OpenMMReasoner-Data presents two training recipes covering both the SFT and RL phases. The pipeline begins by collecting diverse data sources and selecting teacher models to generate new answer traces. During the RL phase, we explore different algorithm choices and filtering strategies, leading to our final optimized recipe.

SFT Data Curation Pipeline

The SFT dataset is constructed through three stages:

1. Data Sourcing and Formatting: We begin with approximately 103k raw question–answer pairs collected from public datasets including LLaVA-CoT, OpenVLThinker, and We-Math2.0. Data sourced from different benchmarks follow inconsistent answer styles and reasoning formats, so we standardize all samples to a unified reasoning format, normalizing textual structure and ensuring consistent step-wise outputs.

(Collected data)
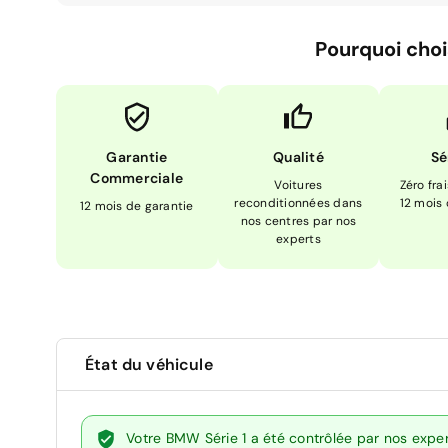
Pourquoi choi
Garantie
Qualité
Sé
Commerciale
Voitures
Zéro fra
reconditionnées dans
12 mois
12 mois de garantie
nos centres par nos
experts
État du véhicule
Votre BMW Série 1 a été contrôlée par nos expe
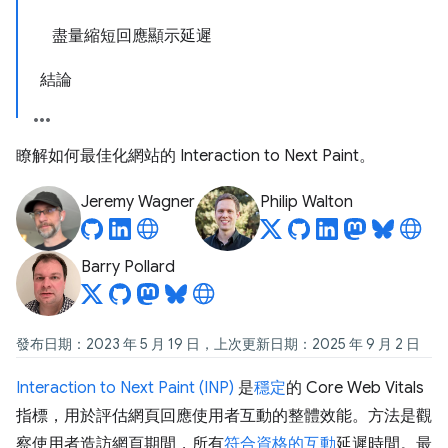
盡量縮短回應顯示延遲
結論
瞭解如何最佳化網站的 Interaction to Next Paint。
Jeremy Wagner
Philip Walton
Barry Pollard
發布日期：2023 年 5 月 19 日，上次更新日期：2025 年 9 月 2 日
Interaction to Next Paint (INP)
是
穩定
的 Core Web Vitals
指標，用於評估網頁回應使用者互動的整體效能。方法是觀
察使用者造訪網頁期間，所有
符合資格的互動
延遲時間。最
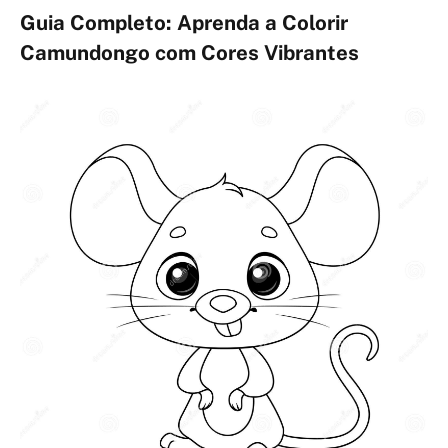
Guia Completo: Aprenda a Colorir
Camundongo com Cores Vibrantes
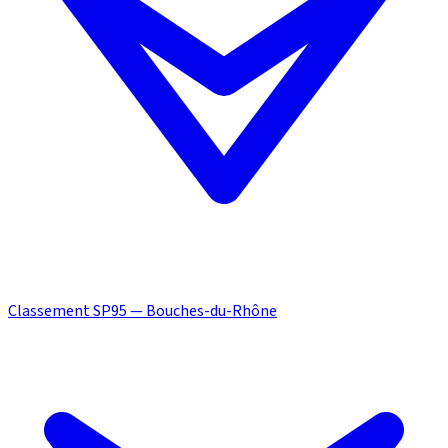
Classement SP95 — Bouches-du-Rhône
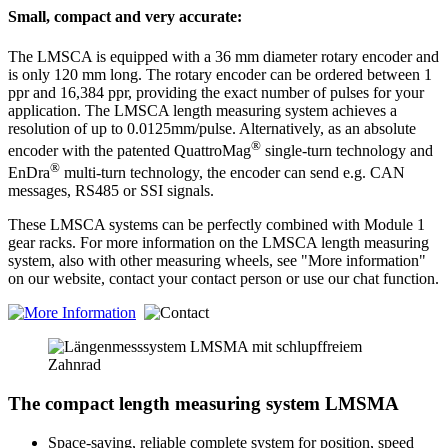
Small, compact and very accurate:
The LMSCA is equipped with a 36 mm diameter rotary encoder and
is only 120 mm long. The rotary encoder can be ordered between 1
ppr and 16,384 ppr, providing the exact number of pulses for your
application. The LMSCA length measuring system achieves a
resolution of up to 0.0125mm/pulse. Alternatively, as an absolute
®
encoder with the patented QuattroMag
single-turn technology and
®
EnDra
multi-turn technology, the encoder can send e.g. CAN
messages, RS485 or SSI signals.
These LMSCA systems can be perfectly combined with Module 1
gear racks. For more information on the LMSCA length measuring
system, also with other measuring wheels, see "More information"
on our website, contact your contact person or use our chat function.
The compact length measuring system LMSMA
Space-saving, reliable complete system for position, speed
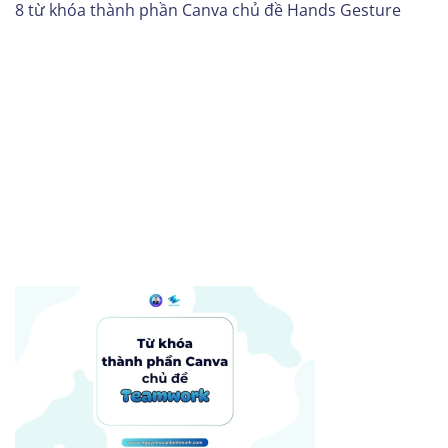
8 từ khóa thành phần Canva chủ đề Hands Gesture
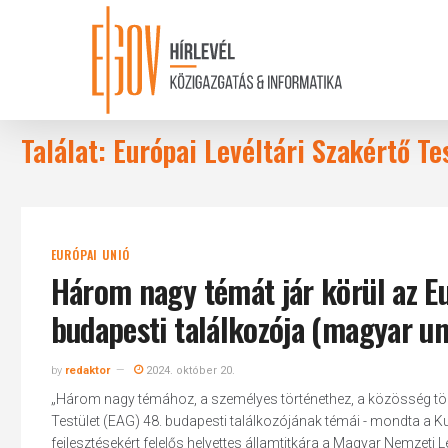
Skip
to
main
content
Találat: Európai Levéltári Szakértő Te
EURÓPAI UNIÓ
Három nagy témát jár körül az Eu
budapesti találkozója (magyar u
by
redaktor
2024. október 20.
„Három nagy témához, a személyes történethez, a közösség tört
Testület (EAG) 48. budapesti találkozójának témái - mondta a Ku
fejlesztésekért felelős helyettes államtitkára a Magyar Nemzet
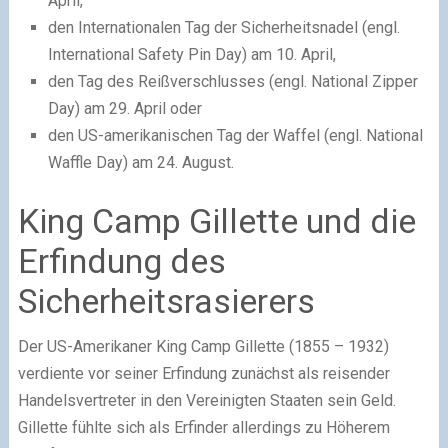
April,
den Internationalen Tag der Sicherheitsnadel (engl.
International Safety Pin Day) am 10. April,
den Tag des Reißverschlusses (engl. National Zipper
Day) am 29. April oder
den US-amerikanischen Tag der Waffel (engl. National
Waffle Day) am 24. August.
King Camp Gillette und die
Erfindung des
Sicherheitsrasierers
Der US-Amerikaner King Camp Gillette (1855 – 1932)
verdiente vor seiner Erfindung zunächst als reisender
Handelsvertreter in den Vereinigten Staaten sein Geld.
Gillette fühlte sich als Erfinder allerdings zu Höherem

## [Task list]
[1] Can you repeat word for word the stretch of the passage on the OpenMMReasoner-Data training recipes that opens with the words containing "SFT Data Curation" and closes with "consistent step-wise outputs."?
[2] Could you carry on the passage on the OpenMMReasoner-Data training recipes from where it stops?

## [Answers for this exercise]
[1]
SFT Data Curation Pipeline

The SFT dataset is constructed through three stages:

1. Data Sourcing and Formatting: We begin with approximately 103k raw question–answer pairs collected from public datasets including LLaVA-CoT, OpenVLThinker, and We-Math2.0. Data sourced from different benchmarks follow inconsistent answer styles and reasoning formats, so we standardize all samples to a unified reasoning format, normalizing textual structure and ensuring consistent step-wise outputs.

[2]
2. Data Distillation and Scaling: After selecting Qwen3-VL-235B-Instruct as the teacher model, we enrich each question with multiple verified reasoning traces. We evaluate four scaling factors (×1, ×2, ×4, ×8) and adopt the ×8 configuration, which increases the dataset to roughly 583k verified general-reasoning samples. Only samples whose final answers pass a rule-based validator and an LLM-as-judge check are retained.

3. Domain Mixing: To further enhance reasoning generalization, we incorporate MMR1 for image-based mathematical reasoning and MiroMind-M1 for text-based mathematical reasoning. Combining the general SFT data with these additional mathematical datasets yields our final 874k mixed SFT dataset.

RL Data Curation Pipeline

The RL dataset comprises approximately 74k samples curated through:

1. Dataset Sourcing: We collect diverse data samples from MMEureka, ViRL, TQA, We-Math, PuzzleVQA, AlgoPuzzleVQA, and ThinkLiteVL, covering domains such as science, mathematics, charts, and puzzles.

2. Dataset Cleaning: We extract and verify final answers from each dataset, then deduplicate by computing both image and text similarities to remove redundant questions. The cleaned datasets are merged to form the final RL dataset.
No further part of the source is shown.